RUGBY:REACHING THE Holy Grail once is all fine and dandy, but to become a genuine European superpower Leinster desperately want to join an elite club containing Leicester, Wasps and their neighbours in red as two-time champs. But, to reach a second final, they have to overcome the ultimate European and French superpower, those strutting rugby aristocrats and four-time champions from Toulouse.
Having overcome the Tigers, it doesn’t get any easier. Nor does it get any bigger. You’d pay the admission alone just to see Isa Nacewa and Maxime Medard. Then there’s Brian O’Driscoll, that regular thorn in Irish sides Vincent Clerc, the Leinster legends that are Gordon D’Arcy and Shane Horgan, a fullback more capable than most of pulling rabbits out of hats in Cedric Heymans, and the mercurial Clement Poitrenaud.
Throw in colossal ball-carriers Louis Picamoles, Census Johnston et al, against Seán O’Brien, Jamie Heaslip and co, and this could be seismic.
If both teams bring their A games it has game-of-the-season potential writ large, like Leinster’s unforgettable 41-35 quarter-final in Toulouse in ’06 which gave birth to the Blue Army and Allez les Bleus.
It would have made a great final, but if Leinster had to bump into Toulouse at some juncture, then a semi-final at the palindrome is perhaps preferable to the final in Cardiff.
These are the last two champions of Europe going head-to-head, Toulouse’s mixture of brute force and cutting edge having wrested the cup away from Leinster by 26-16 in last season’s semi-final in le Stadium. As Heaslip put it on Sky’s Rugby Club: “They took it off us. We want it back. It’s that simple.”
A whiff of vengeance always helps, and in analysing this contest, last season’s semi also makes for a good reference point. Both teams follow along expected lines, save for Thierry Dusautoir being kept in reserve on the bench as coach Guy Noves opts to start with Yannick Nyanga, which means Toulouse have seven changes to last year, and Leinster five.
The selection of Picamoles ahead of the more mobile Shaun Sowerby would appear to suggest that Noves wants to bully Leinster close in. Then again, Nyanga is a wonderfully dynamic flanker and the preference of Poitrenaud over Yannick Jauzion – the try-scoring destroyer-in-chief in last year’s semi-final – gives their midfield more unpredictability and pace.
After lulling Leinster into a false sense of security in the scrum a year ago, Toulouse gradually upped the ante. But Daan Human is on the bench and Benoit Lecouls, who gave Cian Healy such a torrid time, is ruled out.
A year older and wiser (and still only 23), one imagines nobody will be more motivated today than Healy. Mind you, the 110kg Healy is giving over three stone to the 130kg Johnston – whose cousin, Johnson Falefa, is on a typically scary bench which also features Human, Dusautoir, Sowerby and Jauzion.
Rupeni Caucaunibuca mightn’t even make the cut if Gregory Lamboley is passed fit, and history shows us that Noves makes full use of his bench.

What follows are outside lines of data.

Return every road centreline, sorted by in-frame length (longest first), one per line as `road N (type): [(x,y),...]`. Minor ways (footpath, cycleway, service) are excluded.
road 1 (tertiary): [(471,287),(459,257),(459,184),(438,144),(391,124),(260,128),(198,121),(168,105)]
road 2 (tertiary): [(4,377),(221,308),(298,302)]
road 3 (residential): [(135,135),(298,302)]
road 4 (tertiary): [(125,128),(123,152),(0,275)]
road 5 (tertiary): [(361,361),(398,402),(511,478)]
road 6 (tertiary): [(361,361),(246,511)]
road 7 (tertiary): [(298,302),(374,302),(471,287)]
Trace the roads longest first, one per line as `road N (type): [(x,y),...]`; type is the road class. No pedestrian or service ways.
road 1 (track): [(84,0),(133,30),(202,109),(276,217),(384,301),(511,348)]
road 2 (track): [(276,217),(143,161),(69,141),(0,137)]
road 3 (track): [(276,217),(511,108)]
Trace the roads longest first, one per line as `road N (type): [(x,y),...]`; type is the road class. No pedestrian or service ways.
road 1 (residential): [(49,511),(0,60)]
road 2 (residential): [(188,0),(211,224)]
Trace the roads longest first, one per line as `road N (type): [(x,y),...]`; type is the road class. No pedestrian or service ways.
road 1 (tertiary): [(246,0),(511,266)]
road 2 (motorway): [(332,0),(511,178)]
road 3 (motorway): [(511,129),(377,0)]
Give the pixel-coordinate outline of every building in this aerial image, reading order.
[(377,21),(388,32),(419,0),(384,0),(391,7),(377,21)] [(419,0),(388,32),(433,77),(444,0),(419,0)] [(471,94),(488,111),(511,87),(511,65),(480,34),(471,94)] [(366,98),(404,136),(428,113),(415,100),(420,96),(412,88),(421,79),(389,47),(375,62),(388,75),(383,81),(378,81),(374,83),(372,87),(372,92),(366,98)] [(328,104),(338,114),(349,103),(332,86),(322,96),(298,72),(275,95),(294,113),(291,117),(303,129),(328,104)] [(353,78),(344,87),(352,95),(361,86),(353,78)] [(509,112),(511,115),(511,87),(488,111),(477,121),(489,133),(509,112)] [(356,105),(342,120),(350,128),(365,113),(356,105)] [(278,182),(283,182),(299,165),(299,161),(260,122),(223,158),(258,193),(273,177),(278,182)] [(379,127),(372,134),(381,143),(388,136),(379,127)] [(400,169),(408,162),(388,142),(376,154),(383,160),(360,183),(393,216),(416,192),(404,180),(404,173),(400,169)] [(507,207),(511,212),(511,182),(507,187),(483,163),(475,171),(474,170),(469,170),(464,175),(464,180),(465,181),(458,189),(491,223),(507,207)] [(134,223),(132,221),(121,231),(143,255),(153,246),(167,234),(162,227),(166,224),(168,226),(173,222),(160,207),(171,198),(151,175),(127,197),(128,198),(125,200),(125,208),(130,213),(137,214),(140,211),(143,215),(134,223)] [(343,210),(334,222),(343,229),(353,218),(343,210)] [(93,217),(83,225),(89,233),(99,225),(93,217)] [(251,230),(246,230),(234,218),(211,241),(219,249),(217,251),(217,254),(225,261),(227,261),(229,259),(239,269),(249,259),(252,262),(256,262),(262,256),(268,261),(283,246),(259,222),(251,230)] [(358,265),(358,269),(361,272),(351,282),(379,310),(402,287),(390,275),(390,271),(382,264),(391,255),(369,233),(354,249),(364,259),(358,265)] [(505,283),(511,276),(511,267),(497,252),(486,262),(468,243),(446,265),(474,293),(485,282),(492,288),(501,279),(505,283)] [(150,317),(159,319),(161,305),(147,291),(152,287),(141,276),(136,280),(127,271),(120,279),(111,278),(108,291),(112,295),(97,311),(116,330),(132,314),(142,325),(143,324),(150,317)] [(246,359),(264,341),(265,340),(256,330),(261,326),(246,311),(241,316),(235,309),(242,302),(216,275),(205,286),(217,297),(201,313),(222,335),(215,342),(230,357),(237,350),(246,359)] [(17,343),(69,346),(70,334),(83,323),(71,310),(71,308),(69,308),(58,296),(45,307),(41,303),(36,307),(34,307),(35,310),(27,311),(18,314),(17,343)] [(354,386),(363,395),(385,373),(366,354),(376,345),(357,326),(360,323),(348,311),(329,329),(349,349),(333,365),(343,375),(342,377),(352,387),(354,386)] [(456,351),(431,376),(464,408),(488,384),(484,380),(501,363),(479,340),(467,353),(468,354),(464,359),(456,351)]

But along with an older Healy, the advent of Richardt Strauss and Mike Ross means Leinster are an altogether different unit this season and Toulouse are less likely to have the same levels of testosterone away from their rouge-et-noir supporters.
O’Brien has also since emerged and, along with the mobile and converted flanker Strauss, that gives them the ball-carrying to match the Toulouse juggernaut.
It’ll be interesting to see how the Leinster/Irish double-tackle policy in forcing mauls and turnovers works. Given how the Top 14 is so liberally refereed, the presence of an English referee might prove more damaging to Toulouse, especially at the breakdown. Except that then you recall Dave Pearson’s profoundly poor performance at the Ireland-France game (not to mention Toulon-Munster) in this year’s Six Nations.
The Toulouse offloading game is par excellence, and if they make line-breaks their support play is superb.
But Leinster’s ability to attack space, along with their passing and offloading skills, have improved significantly. So too their counter-attack; Nacewa’s influence from fullback should be more profound than from the wing last season.
Most of all, though, Jonny Sexton was hors de combat then, and with him Leinster’s kicking and running games are incomparable.
At the risk of tempting fate – recalling how David Skrela sliced through for a try in his 21-point haul last season – Leinster look to have a key advantage at 10.
All season the Leinster machine has cranked up into overdrive for Heineken Cup matches, and they will again seek to hit the ground running with plenty of their customary width. This has several effects, such as stretching the Toulouse defence and getting the crowd at fever pitch from the off.
With ambition comes risk, and if there were flaws in their epic quarter-final win over Leicester, it was in their first-half finishing and field positioning, which combined to leave Leicester only 9-3 adrift at the break. So Sexton and co need to turn the screw; make that home advantage count.
Most of all, of course, Leinster will be getting out of their own beds this morning and will be roared on by 90 per cent of the crowd. It’s set for a Blue Day.